▸ **WHAT TO PRODUCE**
Copy out the rows below, substituting "localization files" for every occurrence of "translation files" and keeping everything else unchanged.

▸ **STORED DATA**
+--

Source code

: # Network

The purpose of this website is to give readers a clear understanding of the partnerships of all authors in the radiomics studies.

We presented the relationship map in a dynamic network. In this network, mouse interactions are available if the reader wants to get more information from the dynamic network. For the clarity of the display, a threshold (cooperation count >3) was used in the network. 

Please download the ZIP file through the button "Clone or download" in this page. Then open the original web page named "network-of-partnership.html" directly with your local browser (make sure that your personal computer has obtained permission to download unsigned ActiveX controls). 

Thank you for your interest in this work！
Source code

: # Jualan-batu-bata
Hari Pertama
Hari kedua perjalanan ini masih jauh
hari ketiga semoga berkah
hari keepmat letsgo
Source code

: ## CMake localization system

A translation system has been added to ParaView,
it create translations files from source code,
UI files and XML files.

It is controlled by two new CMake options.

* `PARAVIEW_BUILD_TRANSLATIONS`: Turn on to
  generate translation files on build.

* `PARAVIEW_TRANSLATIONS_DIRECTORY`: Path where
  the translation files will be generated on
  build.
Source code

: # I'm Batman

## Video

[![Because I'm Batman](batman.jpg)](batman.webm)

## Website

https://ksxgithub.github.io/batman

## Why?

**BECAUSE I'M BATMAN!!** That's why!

+--

▸ **WRITTEN RESPONSE**
Source code

: # Network

The purpose of this website is to give readers a clear understanding of the partnerships of all authors in the radiomics studies.

We presented the relationship map in a dynamic network. In this network, mouse interactions are available if the reader wants to get more information from the dynamic network. For the clarity of the display, a threshold (cooperation count >3) was used in the network. 

Please download the ZIP file through the button "Clone or download" in this page. Then open the original web page named "network-of-partnership.html" directly with your local browser (make sure that your personal computer has obtained permission to download unsigned ActiveX controls). 

Thank you for your interest in this work！
Source code

: # Jualan-batu-bata
Hari Pertama
Hari kedua perjalanan ini masih jauh
hari ketiga semoga berkah
hari keepmat letsgo
Source code

: ## CMake localization system

A translation system has been added to ParaView,
it create translations files from source code,
UI files and XML files.

It is controlled by two new CMake options.

* `PARAVIEW_BUILD_TRANSLATIONS`: Turn on to
  generate localization files on build.

* `PARAVIEW_TRANSLATIONS_DIRECTORY`: Path where
  the localization files will be generated on
  build.
Source code

: # I'm Batman

## Video

[![Because I'm Batman](batman.jpg)](batman.webm)

## Website

https://ksxgithub.github.io/batman

## Why?

**BECAUSE I'M BATMAN!!** That's why!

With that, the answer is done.